Osmanlı subayı Cemil Conk’un hatıratından alınan bu cümleler, Avustralya’nın ulusal kimliğinin inşasında spor ve savaşın nasıl iç içe geçtiğini ortaya koyan bir diyalog. Selim Rumi Civralı, kitabında genel olarak sporla savaşın nasıl iç içe geçtiğini inceliyor. Asıl önemlisi, ulusal kimlik inşalarında, tarihîden gündeliğe millî efsanelerde, sporun ne kadar canlı, güçlü bir sembolizm kaynağı olduğunu gösteriyor.

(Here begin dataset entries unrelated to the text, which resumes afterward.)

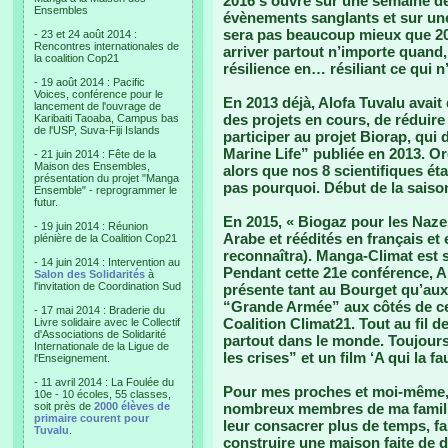
2016 s’ouvre sur une semaine 
Ensembles
évènements sanglants et sur une
sera pas beaucoup mieux que 201
- 23 et 24 août 2014 :
Rencontres internationales de
arriver partout n’importe quand,
la coalition Cop21
résilience en… résiliant ce qui n
- 19 août 2014 : Pacific
Voices, conférence pour le
En 2013 déjà, Alofa Tuvalu avait 
lancement de l'ouvrage de
des projets en cours, de réduire
Karibaiti Taoaba, Campus bas
de l'USP, Suva-Fiji Islands
participer au projet Biorap, qui 
Marine Life” publiée en 2013. O
- 21 juin 2014 : Fête de la
Maison des Ensembles,
alors que nos 8 scientifiques ét
présentation du projet "Manga
pas pourquoi. Début de la saiso
Ensemble" - reprogrammer le
futur.
En 2015, « Biogaz pour les Nazes 
- 19 juin 2014 : Réunion
Arabe et réédités en français et
plénière de la Coalition Cop21
reconnaîtra). Manga-Climat est so
- 14 juin 2014 : Intervention au
Pendant cette 21e conférence, Alo
Salon des Solidarités
à
l'invitation de Coordination Sud
présente tant au Bourget qu’au
“Grande Armée” aux côtés de c
- 17 mai 2014 : Braderie du
Coalition Climat21. Tout au fil 
Livre solidaire avec le Collectif
d'Associations de Solidarité
partout dans le monde. Toujours 
Internationale de la Ligue de
les crises” et un film ‘A qui la f
l'Enseignement.
- 11 avril 2014 : La Foulée du
Pour mes proches et moi-même, 2
10e - 10 écoles, 55 classes,
soit près de
2000 élèves de
nombreux membres de ma famille
primaire courent pour
leur consacrer plus de temps, fa
Tuvalu
.
construire une maison faite de d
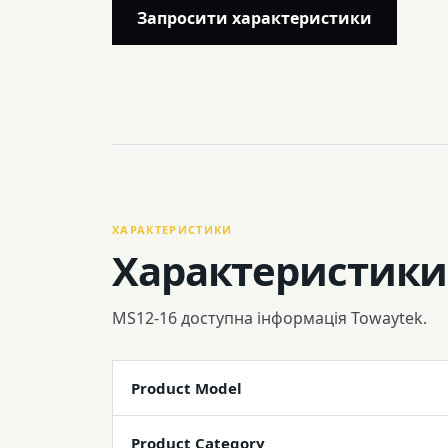
Запросити характеристики
ХАРАКТЕРИСТИКИ
Характеристики
MS12-16 доступна інформація Towaytek.
Product Model
Product Category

Ve bunu bir olimpiyat açılışı kadar rengârenk bir tablo çizerek yapıyor.
Eski Türk topluluklarında şamanların “oyun kurucu” rollerinden, din ve spor cezbesini birleştiren dans ritüellerine, pehlivan tekkelerine… Birinci Dünya Savaşı’na eşlik eden sporcu seferberliğine… Erken Cumhuriyet’te kadınların yeni bir iffet anlayışıyla spora katılmalarına… Türkiye’de sporun seyrinde Balkaniad (Balkan oyunları) tasarısından Naim Süleymanoğlu’nun ilticasına, Balkan tecrübesi…
Spor merceğinden bir uygarlık tarihi dökümü yaparcasına ve bir spor müsabakası anlatmanın heyecanıyla yazılmış bir kitap.
“Bugün, iki onbaşı ve 23 er esir aldık. Mahkûmlardan birine sordum: ‘Neden Avustralya’dan buraya geldin?’ Cevap verdi: Spor!”